| > cpu cycle overhead The original poster's point was CPU and network overhead. A local procedure/function call or message-send takes on the order of one or up to a few nanoseconds. Depending on how you organize things, an IPC is going to be in the microsecond or even millisecond range. That's a lot of orders of magnitude. It's also latency that you just aren't going to get back, no matter what extra resources you throw at it. [1][2] In the early naughties, a rewrite of very SOA/microservice-y BBC backend system I re-architected as a monolith became around 1000x faster. [3] In addition, in-process calls are essentially 100% reliable. Network calls, and various processes attached to them, not so much (see [1], again). The BBC system not just became a lot faster, it also became roughly 100 times more reliable, and that's probably low-balling it a bit. It essentially didn't fail for internal reasons after we learned about Java VM parameters. And it was less code, did more, and was easier to develop for. [1] https://en.wikipedia.org/wiki/Fallacies_of_distributed_compu... [2] http://citeseerx.ist.psu.edu/viewdoc/download?doi=10.1.1.115... [3] https://link.springer.com/chapter/10.1007%2F978-1-4614-9299-... |
Like any other design decision, there's a trade-off here. (see my other comments in this tree, about how many 9's in reliability/latency you're targeting).
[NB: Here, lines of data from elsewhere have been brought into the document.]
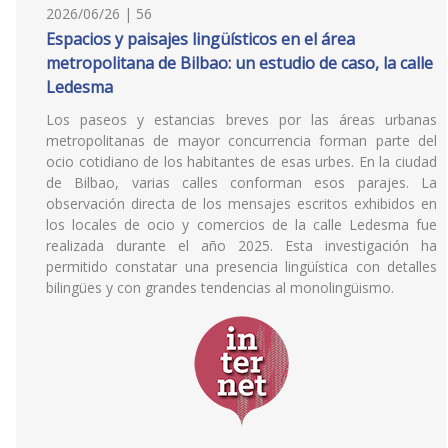
2026/06/26 | 56
Espacios y paisajes lingüísticos en el área
metropolitana de Bilbao: un estudio de caso, la calle
Ledesma
Los paseos y estancias breves por las áreas urbanas
metropolitanas de mayor concurrencia forman parte del
ocio cotidiano de los habitantes de esas urbes. En la ciudad
de Bilbao, varias calles conforman esos parajes. La
observación directa de los mensajes escritos exhibidos en
los locales de ocio y comercios de la calle Ledesma fue
realizada durante el año 2025. Esta investigación ha
permitido constatar una presencia lingüística con detalles
bilingües y con grandes tendencias al monolingüismo.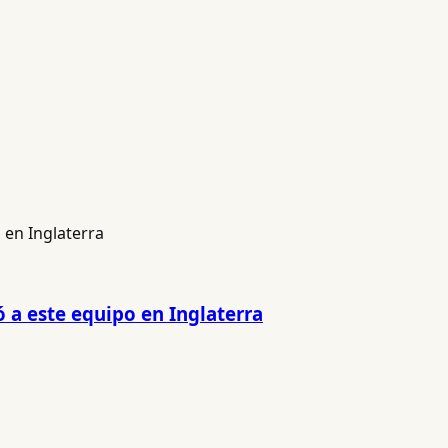
 a este equipo en Inglaterra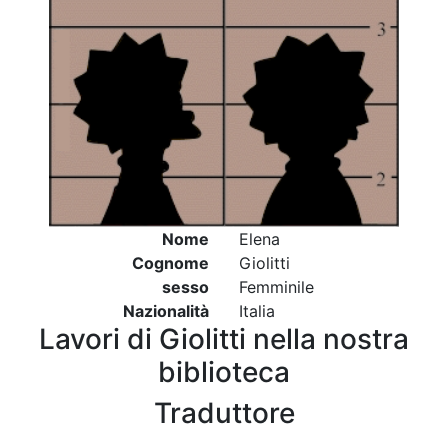
Nome
Elena
Cognome
Giolitti
sesso
Femminile
Nazionalità
Italia
Lavori di Giolitti nella nostra
biblioteca
Traduttore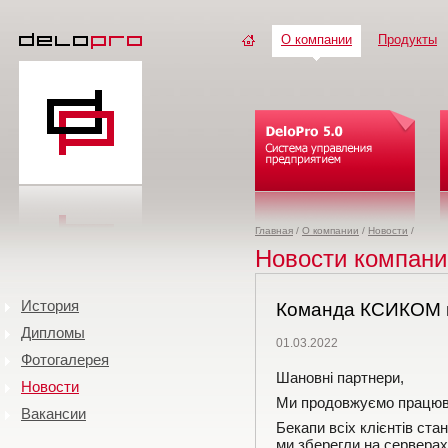
О компании
Продукты
Главная
/
О компании
/
Новости
/
Новости компани
История
Команда КСИКОМ пр
Дипломы
01.03.2022
Фотогалерея
Шановні партнери,
Новости
Ми продовжуємо працюват
Вакансии
Бекапи всіх клієнтів ст
ми зберегли на сервера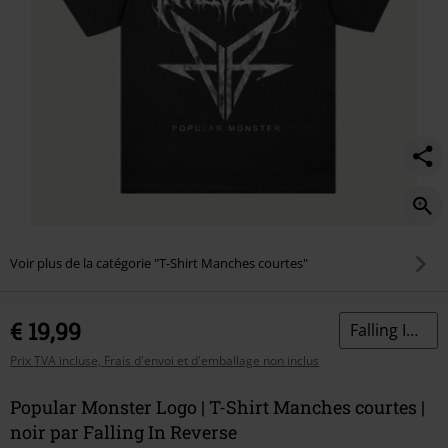
Voir plus de la catégorie "T-Shirt Manches courtes"
€ 19,99
Falling In Reverse
Prix TVA incluse, Frais d'envoi et d'emballage non inclus
Popular Monster Logo | T-Shirt Manches courtes |
noir par Falling In Reverse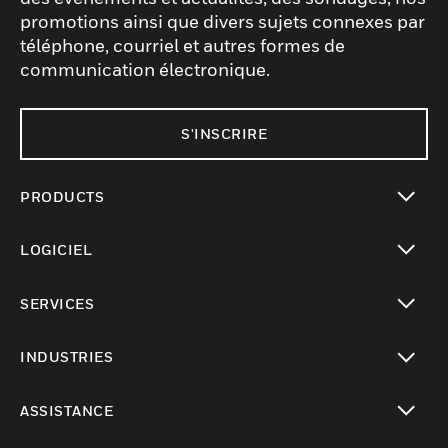
promotions ainsi que divers sujets connexes par
téléphone, courriel et autres formes de
communication électronique.
S'INSCRIRE
PRODUCTS
toggle view
LOGICIEL
toggle view
SERVICES
toggle view
INDUSTRIES
toggle view
ASSISTANCE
If you're working in an environment where sub-5ms latency to the 4th or 5th 9 is critical, inter-machine communication is not for your application, period.
Reliability, as an orthogonal concern, is one that has improved incredibly since the early aughts. The "transport" and error-handling layer of open-source RPC frameworks has improved by orders of magnitude. I'd recommend taking a long look at the experiences of companies built on gRPC.
It's much easier to build a reliable SOA-esque system today than it was even 5 years ago. It's been an area of rapid progress.